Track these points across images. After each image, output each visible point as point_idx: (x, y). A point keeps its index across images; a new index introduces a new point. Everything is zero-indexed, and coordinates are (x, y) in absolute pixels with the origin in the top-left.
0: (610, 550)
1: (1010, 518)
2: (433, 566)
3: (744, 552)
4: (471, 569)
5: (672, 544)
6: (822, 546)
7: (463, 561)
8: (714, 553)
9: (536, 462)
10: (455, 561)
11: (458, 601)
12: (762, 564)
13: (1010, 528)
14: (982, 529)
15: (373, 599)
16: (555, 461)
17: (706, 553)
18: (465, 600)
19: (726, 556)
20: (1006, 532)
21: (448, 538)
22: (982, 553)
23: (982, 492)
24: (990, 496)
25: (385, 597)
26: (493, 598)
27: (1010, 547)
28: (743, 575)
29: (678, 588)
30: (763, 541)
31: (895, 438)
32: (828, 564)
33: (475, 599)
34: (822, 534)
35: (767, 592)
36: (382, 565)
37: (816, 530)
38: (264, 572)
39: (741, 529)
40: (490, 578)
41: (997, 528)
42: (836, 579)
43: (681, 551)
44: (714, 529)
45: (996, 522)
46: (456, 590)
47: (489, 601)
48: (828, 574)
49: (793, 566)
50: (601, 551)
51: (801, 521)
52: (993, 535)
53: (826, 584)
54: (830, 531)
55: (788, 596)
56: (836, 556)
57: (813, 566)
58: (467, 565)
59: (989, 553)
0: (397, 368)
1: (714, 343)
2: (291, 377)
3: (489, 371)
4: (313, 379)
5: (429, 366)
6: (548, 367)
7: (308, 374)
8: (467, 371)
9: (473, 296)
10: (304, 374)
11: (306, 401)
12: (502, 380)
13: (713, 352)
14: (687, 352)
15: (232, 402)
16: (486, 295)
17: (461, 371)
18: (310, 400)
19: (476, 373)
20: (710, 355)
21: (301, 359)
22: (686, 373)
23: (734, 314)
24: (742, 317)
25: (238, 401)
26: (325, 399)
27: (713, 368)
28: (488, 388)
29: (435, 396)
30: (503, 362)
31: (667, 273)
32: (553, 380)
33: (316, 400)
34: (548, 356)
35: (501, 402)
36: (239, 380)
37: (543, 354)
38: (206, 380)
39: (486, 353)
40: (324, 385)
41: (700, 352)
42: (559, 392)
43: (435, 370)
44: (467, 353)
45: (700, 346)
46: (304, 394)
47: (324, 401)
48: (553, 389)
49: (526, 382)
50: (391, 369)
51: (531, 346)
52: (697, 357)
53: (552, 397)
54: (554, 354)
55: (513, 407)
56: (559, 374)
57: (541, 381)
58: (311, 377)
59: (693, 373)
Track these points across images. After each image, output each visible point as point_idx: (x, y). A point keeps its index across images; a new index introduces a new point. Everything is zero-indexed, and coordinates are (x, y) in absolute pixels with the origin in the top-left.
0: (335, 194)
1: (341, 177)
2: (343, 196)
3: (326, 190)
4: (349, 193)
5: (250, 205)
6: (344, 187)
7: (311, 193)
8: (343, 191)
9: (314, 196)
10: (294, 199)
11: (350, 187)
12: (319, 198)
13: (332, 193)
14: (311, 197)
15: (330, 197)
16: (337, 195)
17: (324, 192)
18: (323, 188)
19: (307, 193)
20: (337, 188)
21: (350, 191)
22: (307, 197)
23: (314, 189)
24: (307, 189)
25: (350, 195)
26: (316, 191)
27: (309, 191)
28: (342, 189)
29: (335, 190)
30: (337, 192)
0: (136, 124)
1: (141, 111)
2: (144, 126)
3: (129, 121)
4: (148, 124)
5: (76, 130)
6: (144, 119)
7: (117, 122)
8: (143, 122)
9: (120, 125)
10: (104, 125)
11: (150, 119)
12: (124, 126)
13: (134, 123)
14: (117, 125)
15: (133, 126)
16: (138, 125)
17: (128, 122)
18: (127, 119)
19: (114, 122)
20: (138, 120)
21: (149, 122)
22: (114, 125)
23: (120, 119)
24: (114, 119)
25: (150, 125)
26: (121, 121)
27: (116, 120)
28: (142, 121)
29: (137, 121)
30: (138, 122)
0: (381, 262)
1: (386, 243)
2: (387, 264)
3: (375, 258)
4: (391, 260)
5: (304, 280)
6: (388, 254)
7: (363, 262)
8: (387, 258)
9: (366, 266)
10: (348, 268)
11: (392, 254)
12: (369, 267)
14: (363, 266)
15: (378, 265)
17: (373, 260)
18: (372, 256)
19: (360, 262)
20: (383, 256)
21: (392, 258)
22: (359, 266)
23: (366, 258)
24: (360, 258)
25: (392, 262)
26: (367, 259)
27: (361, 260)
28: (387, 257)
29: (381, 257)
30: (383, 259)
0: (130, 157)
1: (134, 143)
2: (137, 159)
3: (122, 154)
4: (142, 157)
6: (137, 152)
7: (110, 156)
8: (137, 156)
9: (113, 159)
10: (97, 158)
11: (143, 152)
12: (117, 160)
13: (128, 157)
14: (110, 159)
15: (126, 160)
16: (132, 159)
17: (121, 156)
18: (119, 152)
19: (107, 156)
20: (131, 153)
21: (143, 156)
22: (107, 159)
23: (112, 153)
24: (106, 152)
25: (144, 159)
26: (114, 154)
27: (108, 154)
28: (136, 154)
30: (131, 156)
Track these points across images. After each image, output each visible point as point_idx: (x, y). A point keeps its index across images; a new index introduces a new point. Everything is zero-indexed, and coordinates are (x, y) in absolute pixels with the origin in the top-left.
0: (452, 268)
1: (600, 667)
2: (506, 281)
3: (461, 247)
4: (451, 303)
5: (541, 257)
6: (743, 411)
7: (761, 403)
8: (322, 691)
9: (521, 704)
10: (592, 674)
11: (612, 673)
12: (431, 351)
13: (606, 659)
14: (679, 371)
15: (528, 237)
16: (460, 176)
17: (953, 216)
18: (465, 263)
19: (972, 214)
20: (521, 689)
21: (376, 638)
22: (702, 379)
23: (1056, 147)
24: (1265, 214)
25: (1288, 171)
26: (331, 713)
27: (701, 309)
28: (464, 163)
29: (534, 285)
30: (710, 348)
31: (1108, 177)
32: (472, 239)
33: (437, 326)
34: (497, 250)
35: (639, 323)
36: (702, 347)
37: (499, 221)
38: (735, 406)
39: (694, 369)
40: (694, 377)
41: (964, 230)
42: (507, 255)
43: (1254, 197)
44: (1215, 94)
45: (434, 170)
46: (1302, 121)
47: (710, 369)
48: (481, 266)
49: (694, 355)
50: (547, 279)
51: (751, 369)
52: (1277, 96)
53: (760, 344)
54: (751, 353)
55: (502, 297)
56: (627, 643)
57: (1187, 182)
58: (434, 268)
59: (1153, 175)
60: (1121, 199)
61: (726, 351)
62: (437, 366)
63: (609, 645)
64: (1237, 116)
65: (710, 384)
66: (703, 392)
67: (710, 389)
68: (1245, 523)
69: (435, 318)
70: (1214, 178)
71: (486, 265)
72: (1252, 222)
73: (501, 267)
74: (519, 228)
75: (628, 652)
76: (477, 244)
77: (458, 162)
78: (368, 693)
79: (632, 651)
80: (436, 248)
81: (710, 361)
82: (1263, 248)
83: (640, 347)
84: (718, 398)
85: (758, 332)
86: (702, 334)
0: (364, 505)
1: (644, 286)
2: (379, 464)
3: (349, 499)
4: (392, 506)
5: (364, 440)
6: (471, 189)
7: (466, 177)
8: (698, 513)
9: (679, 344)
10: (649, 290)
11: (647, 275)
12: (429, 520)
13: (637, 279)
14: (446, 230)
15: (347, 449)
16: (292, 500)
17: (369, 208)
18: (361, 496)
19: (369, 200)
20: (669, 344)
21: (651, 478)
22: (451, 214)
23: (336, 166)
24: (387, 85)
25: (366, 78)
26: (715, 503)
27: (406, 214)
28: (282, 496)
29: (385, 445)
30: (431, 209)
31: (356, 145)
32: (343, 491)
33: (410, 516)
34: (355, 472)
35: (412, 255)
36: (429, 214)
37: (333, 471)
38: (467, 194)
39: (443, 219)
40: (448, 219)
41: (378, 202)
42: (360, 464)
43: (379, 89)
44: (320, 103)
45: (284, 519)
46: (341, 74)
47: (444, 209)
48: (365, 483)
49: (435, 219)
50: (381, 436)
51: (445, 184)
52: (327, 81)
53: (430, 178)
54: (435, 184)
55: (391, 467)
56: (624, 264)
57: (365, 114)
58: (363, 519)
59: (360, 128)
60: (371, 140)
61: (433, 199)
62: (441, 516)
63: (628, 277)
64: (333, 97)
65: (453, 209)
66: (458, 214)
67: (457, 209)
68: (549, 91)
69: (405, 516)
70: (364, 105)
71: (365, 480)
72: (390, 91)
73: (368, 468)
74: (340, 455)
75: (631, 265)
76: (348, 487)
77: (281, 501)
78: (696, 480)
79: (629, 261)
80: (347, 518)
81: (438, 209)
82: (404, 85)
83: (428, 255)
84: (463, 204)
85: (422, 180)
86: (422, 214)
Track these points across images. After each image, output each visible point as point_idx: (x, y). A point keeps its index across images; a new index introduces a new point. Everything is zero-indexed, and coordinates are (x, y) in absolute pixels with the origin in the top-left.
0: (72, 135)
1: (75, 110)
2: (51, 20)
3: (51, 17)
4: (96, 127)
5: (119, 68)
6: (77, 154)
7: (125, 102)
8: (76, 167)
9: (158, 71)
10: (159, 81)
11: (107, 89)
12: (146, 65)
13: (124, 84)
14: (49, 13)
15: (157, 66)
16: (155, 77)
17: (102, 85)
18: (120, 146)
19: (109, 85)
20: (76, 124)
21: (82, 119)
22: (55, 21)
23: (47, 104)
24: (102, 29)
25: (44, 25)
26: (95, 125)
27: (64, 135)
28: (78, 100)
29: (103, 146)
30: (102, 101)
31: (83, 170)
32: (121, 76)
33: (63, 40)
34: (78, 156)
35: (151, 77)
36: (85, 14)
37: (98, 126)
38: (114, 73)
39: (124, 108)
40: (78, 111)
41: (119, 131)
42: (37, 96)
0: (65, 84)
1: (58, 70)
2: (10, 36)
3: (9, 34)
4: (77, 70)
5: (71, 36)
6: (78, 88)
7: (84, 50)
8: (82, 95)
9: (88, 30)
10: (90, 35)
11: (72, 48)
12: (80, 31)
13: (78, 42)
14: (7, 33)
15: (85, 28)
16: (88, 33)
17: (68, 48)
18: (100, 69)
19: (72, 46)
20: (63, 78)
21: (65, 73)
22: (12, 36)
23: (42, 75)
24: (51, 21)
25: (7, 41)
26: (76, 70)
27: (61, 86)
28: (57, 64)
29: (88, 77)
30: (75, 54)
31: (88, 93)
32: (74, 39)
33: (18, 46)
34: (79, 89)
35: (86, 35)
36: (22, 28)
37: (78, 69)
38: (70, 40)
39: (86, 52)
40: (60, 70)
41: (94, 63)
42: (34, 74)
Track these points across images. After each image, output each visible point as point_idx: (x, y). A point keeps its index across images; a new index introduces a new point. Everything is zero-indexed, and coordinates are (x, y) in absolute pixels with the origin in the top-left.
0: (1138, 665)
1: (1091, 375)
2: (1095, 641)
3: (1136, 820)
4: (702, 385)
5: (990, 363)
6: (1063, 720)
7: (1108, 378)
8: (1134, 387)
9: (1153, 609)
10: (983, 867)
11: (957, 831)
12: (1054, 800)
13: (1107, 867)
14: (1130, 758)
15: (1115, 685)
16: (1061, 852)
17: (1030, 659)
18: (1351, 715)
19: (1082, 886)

------------------------------------------------------------

Work request: Return only the part of the records above that opens with the line containing "28: (78, 100)" and closes with the line containing "41: (119, 131)", ends included.

Your solution:
28: (78, 100)
29: (103, 146)
30: (102, 101)
31: (83, 170)
32: (121, 76)
33: (63, 40)
34: (78, 156)
35: (151, 77)
36: (85, 14)
37: (98, 126)
38: (114, 73)
39: (124, 108)
40: (78, 111)
41: (119, 131)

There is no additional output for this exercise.